— Material provided —
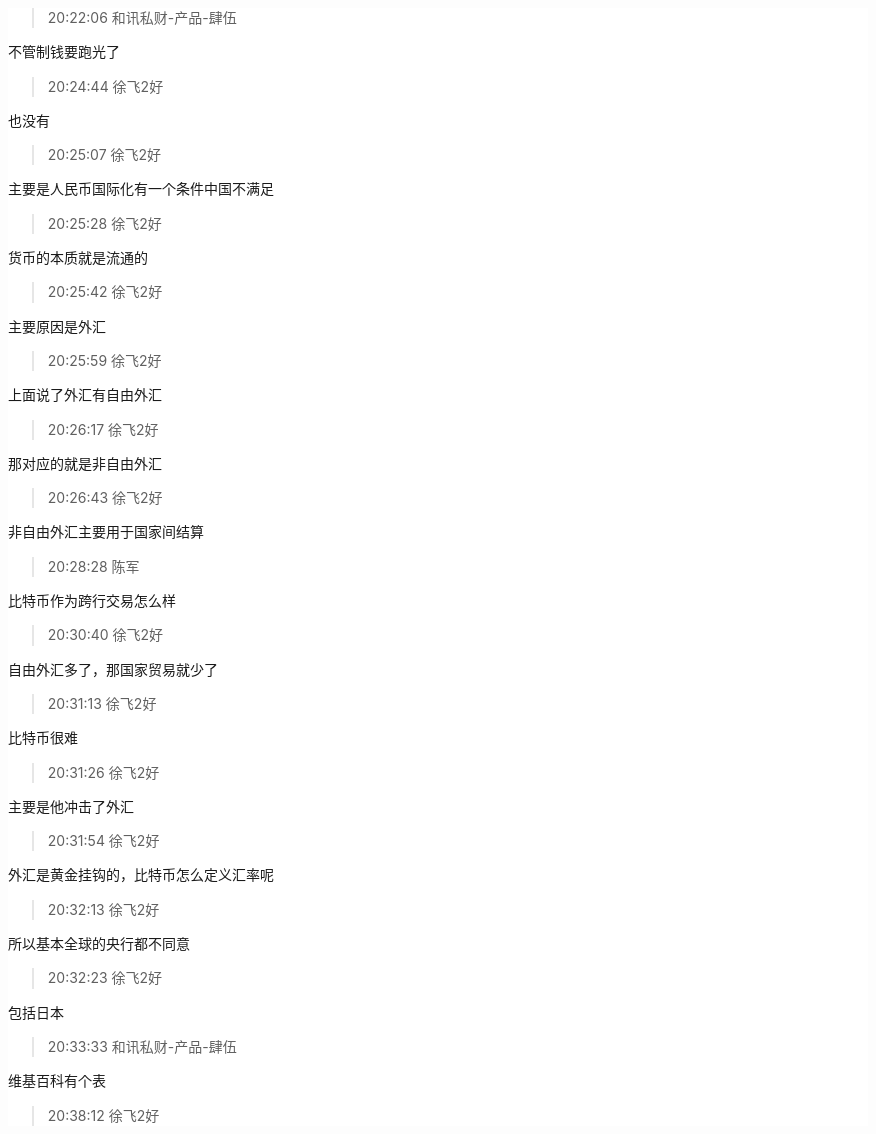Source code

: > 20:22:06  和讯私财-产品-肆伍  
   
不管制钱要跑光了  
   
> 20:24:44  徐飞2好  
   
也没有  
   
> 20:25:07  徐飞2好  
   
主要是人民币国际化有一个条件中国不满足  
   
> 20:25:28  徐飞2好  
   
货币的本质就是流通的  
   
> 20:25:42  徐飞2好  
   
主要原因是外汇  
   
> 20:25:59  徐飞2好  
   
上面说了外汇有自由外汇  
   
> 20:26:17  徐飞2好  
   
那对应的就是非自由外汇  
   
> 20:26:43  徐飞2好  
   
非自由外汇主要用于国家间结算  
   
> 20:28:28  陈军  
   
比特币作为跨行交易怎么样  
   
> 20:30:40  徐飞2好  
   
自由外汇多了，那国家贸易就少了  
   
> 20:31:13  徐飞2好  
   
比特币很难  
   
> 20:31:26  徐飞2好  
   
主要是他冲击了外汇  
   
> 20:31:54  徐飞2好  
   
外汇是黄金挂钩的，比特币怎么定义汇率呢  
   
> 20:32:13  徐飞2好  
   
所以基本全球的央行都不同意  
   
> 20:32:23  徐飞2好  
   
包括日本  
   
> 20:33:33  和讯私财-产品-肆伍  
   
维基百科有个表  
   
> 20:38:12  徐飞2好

==

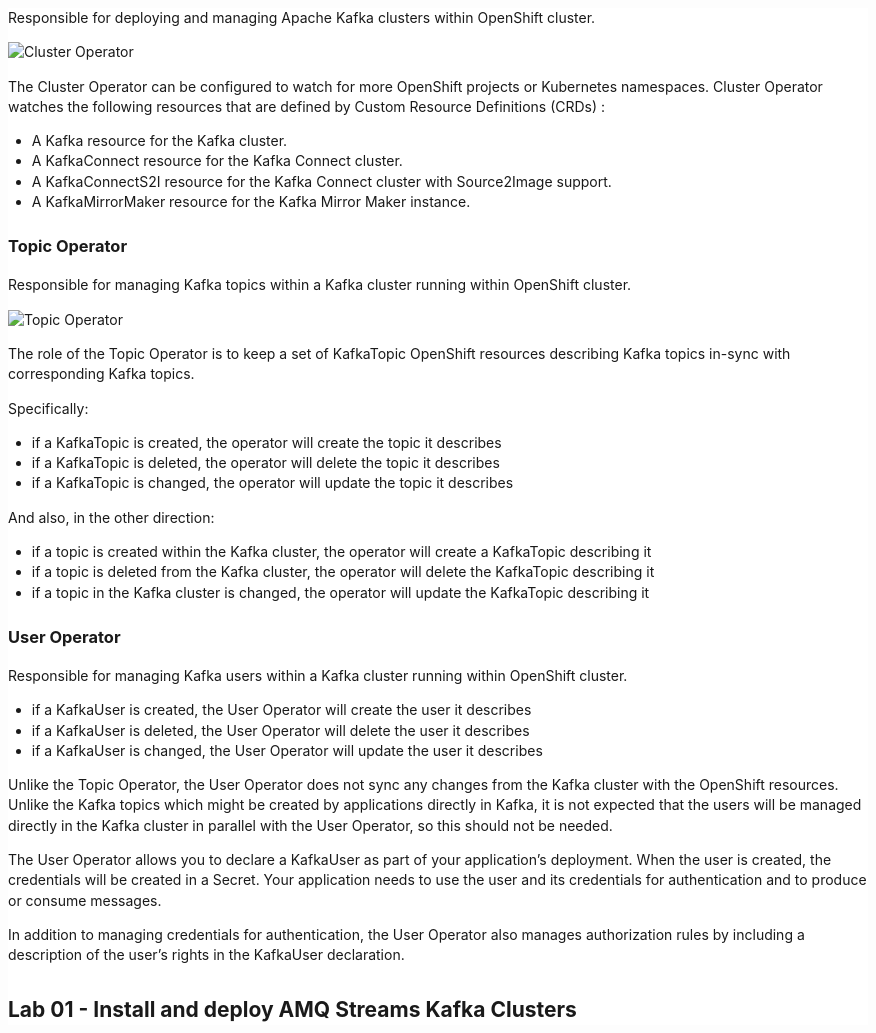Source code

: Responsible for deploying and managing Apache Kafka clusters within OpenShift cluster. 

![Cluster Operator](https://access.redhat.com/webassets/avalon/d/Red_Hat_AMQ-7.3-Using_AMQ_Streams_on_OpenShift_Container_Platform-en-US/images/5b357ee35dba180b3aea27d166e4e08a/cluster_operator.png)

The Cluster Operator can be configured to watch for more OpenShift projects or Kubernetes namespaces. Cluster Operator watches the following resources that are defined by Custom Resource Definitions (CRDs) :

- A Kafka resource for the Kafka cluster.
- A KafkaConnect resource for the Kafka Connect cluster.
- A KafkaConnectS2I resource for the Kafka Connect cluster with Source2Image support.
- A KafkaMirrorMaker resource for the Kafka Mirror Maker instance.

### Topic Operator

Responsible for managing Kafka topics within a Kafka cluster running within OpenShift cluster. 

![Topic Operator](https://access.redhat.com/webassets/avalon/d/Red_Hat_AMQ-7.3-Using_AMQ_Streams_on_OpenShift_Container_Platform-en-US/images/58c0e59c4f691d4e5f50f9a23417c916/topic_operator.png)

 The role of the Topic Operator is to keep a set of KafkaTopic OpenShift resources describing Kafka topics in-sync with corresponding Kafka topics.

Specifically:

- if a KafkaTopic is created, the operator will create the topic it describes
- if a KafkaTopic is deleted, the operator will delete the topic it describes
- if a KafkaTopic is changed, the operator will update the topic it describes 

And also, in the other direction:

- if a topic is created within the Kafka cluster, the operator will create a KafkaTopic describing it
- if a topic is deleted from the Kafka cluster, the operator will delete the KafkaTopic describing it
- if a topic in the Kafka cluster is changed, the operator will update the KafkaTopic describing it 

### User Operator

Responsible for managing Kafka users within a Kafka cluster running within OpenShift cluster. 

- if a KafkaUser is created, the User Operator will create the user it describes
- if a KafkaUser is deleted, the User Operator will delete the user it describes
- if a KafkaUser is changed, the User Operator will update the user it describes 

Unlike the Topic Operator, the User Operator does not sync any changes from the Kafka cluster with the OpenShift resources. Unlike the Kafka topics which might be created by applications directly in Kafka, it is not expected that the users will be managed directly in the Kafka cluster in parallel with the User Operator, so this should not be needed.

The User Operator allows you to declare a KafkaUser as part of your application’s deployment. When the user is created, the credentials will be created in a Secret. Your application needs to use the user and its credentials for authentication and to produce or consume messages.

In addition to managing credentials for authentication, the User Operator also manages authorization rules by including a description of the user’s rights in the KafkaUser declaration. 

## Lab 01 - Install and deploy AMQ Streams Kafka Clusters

---

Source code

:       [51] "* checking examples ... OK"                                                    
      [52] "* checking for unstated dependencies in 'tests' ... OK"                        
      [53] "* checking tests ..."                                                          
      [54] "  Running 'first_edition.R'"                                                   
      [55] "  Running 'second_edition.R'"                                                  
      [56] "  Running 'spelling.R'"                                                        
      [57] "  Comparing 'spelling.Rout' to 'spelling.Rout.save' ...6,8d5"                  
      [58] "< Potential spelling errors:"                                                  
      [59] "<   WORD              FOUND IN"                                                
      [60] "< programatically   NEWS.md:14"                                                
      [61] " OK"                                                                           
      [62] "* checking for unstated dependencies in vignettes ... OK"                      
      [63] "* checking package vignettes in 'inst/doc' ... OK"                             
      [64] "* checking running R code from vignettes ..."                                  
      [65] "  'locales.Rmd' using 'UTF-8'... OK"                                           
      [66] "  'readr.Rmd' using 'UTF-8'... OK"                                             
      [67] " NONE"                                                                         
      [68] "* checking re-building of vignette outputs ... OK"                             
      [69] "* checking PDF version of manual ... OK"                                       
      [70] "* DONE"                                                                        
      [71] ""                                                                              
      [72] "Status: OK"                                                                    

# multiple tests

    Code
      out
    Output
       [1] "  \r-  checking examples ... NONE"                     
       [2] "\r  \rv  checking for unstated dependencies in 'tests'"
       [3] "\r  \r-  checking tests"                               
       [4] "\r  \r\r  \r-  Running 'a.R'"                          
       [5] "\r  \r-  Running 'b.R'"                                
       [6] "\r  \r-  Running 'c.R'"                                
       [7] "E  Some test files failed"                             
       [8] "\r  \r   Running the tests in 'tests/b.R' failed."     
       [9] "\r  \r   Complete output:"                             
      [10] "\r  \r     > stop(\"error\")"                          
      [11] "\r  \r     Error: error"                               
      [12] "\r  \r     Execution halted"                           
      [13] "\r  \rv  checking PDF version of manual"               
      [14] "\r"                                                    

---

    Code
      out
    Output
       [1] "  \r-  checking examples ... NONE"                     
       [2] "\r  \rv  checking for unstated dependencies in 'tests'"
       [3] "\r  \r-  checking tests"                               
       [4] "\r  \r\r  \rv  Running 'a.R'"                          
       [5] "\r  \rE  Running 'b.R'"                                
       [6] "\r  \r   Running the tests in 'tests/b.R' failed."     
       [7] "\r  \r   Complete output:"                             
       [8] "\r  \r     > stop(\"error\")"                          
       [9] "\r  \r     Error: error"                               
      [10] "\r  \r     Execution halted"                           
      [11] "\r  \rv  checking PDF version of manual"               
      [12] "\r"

— Required work —
Review the entries above and return every line where "dependencies" appears.

— Answer for this exercise —
      [52] "* checking for unstated dependencies in 'tests' ... OK"                        
      [62] "* checking for unstated dependencies in vignettes ... OK"                      
       [2] "\r  \rv  checking for unstated dependencies in 'tests'"
       [2] "\r  \rv  checking for unstated dependencies in 'tests'"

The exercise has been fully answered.